İmamoğlu però non è un oppositore qualunque. È il sindaco della città più importante del paese, la stessa da cui Erdoğan aveva iniziato la sua ascesa politica. E proprio a Istanbul ha subito una delle sue più clamorose sconfitte: le elezioni del 2019, vinte da İmamoğlu, furono annullate per “irregolarità”. Ma al secondo turno l’opposizione trionfò con un margine ancora più ampio. Un’umiliazione. Peggio ancora, İmamoğlu non è né estremista né incendiario. È moderato, concreto, popolare. Troppo per essere tollerato in un sistema che accetta l’opposizione solo se è folkloristica o innocua.

Il suo arresto arriva in un contesto in cui l’AKP sta perdendo terreno nelle grandi città. Istanbul, Ankara, Smirne, Bursa: lì il partito di governo non riesce più a parlare alla gente. Il modello economico che aveva sedotto milioni di cittadini si è sgonfiato, schiacciato da inflazione galoppante, disoccupazione e una lira in caduta libera. I giovani non hanno futuro, le famiglie non arrivano a fine mese, e la religione non basta più a riempire i frigoriferi.

Così, mentre il potere si irrigidisce, la società turca si muove. Non con una rivoluzione, ma con una lenta e ostinata resistenza. Sono i giovani, le donne, le nuove classi urbane a guidare questo cambiamento. Quelli che non si riconoscono più né nel nazionalismo esasperato, né nell’islam militante, né nella retorica del “noi contro il mondo”. Quelli che vogliono solo vivere in un paese normale, dove un sindaco non finisce in prigione per un diploma, e dove un presidente non decide chi può o non può candidarsi.

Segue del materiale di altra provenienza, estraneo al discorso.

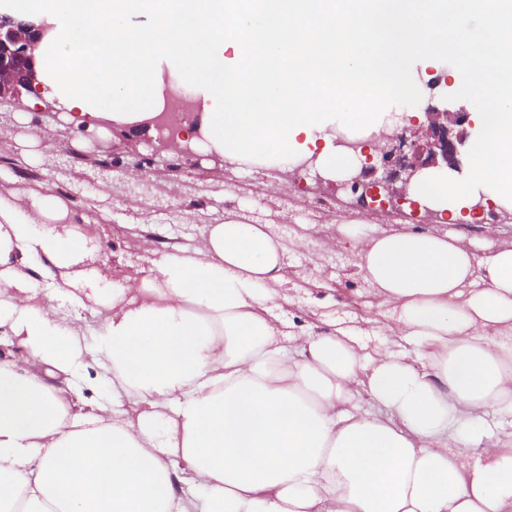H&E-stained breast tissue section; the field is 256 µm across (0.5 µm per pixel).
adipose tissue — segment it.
Masks as SVG:
<instances>
[{
  "label": "adipose tissue",
  "instance_id": "ef3b65f1",
  "mask_svg": "<svg viewBox=\"0 0 512 512\" xmlns=\"http://www.w3.org/2000/svg\"><path fill=\"white\" fill-rule=\"evenodd\" d=\"M474 11L482 28L458 25ZM53 27L39 89L13 105L75 126L155 112L165 70L192 87L225 160L354 161L331 129L377 151L383 111L455 57L474 100L457 170L412 180L440 229L340 225L398 353L338 329L290 332L277 310L300 239L230 214L111 288L100 245L52 193L0 192V512H512V248L485 255L447 225L512 212V0H0ZM51 280L40 287L39 276ZM112 401L75 410L58 379ZM368 396L372 409L358 407ZM476 449L466 458L465 449Z\"/></svg>",
  "mask_w": 512,
  "mask_h": 512
}]
</instances>
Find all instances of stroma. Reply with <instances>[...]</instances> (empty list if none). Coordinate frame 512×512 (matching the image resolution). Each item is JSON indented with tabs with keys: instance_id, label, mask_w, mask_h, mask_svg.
<instances>
[{
	"instance_id": "obj_1",
	"label": "stroma",
	"mask_w": 512,
	"mask_h": 512,
	"mask_svg": "<svg viewBox=\"0 0 512 512\" xmlns=\"http://www.w3.org/2000/svg\"><path fill=\"white\" fill-rule=\"evenodd\" d=\"M1 139L11 140L15 148L0 155V191L72 188L66 201L75 218L86 216L98 224L100 256L112 273L110 287L124 286L130 266L151 268L166 247L200 236L204 224L232 212L271 224L273 233L283 237L305 232L304 244L288 256V300L279 310L293 330L319 334L343 328L369 351L387 349L383 330L395 317L391 307L369 294L350 245L328 251L323 243L336 236L338 225L367 218L386 230L426 228L429 220L407 211L369 210L349 190L326 183L321 185L322 206L311 209L301 204L300 195L303 186L316 182L315 171L295 177L279 165L253 169L202 150L184 157L160 149L154 131L118 126L99 133L38 108L24 123L1 126ZM116 175L144 179L154 206L135 213L119 198L107 212L90 208L88 196ZM453 230L467 243L512 247V222L491 207Z\"/></svg>"
}]
</instances>
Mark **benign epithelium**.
Instances as JSON below:
<instances>
[{
  "instance_id": "7a95c632",
  "label": "benign epithelium",
  "mask_w": 512,
  "mask_h": 512,
  "mask_svg": "<svg viewBox=\"0 0 512 512\" xmlns=\"http://www.w3.org/2000/svg\"><path fill=\"white\" fill-rule=\"evenodd\" d=\"M42 36L40 28L31 29L10 17H0V100L37 91L33 50ZM467 120L466 112L427 106L424 122L414 120L398 132L380 133L385 141L381 162L392 167L391 174L366 182L364 178L375 173V168L363 166L348 174L341 186L351 187L354 193L363 190L375 210H383L390 204L408 203L406 188L414 175L430 169L457 167L458 156L467 142L464 128ZM410 207L413 213H418L416 204Z\"/></svg>"
}]
</instances>
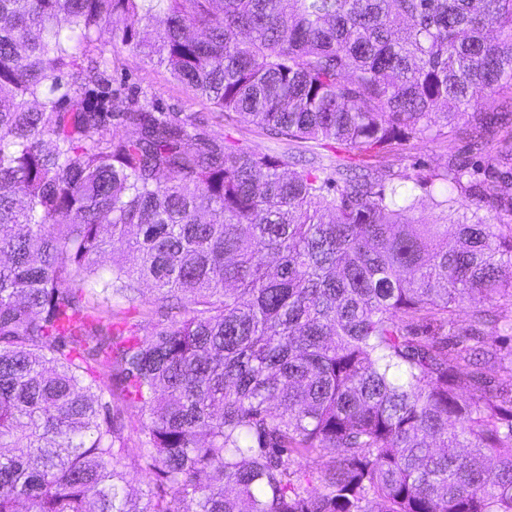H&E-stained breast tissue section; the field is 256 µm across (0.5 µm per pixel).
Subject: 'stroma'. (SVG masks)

La repressione ha fatto il suo corso. Ma ha anche prodotto l’effetto opposto: ha reso visibile, tangibile, la paura del potere. Perché se davvero İmamoğlu fosse innocuo, non ci sarebbe bisogno di cancellarlo così. E invece lo si colpisce in anticipo, si chiude il gioco prima che cominci. Si grida alla legalità, mentre si calpestano le regole.

È il paradosso dell’islam politico: nato per rompere il monopolio dei militari e dare voce alla religione nella sfera pubblica, è diventato esso stesso un sistema chiuso, autoreferenziale, incapace di convivere con l’alternanza. Non appena la democrazia smette di essere utile, diventa una minaccia. E la si soffoca. Ma la democrazia, quella vera, è testarda. E in Turchia oggi si sta manifestando là dove fa più male al potere: nei quartieri, nelle piazze, nei volti di chi resiste.

L’arresto di İmamoğlu non è solo un caso giudiziario. È uno spartiacque. Non sappiamo se tornerà libero, se riuscirà davvero a candidarsi, se vincerà. Ma il tentativo di cancellarlo dalla scena ha già fallito. Perché oggi milioni di turchi, anche quelli che non lo votano, hanno capito una cosa: chi ha paura del voto non ha più legittimità. E chi ha bisogno di cancellare un diploma per fermare un avversario ha già perso.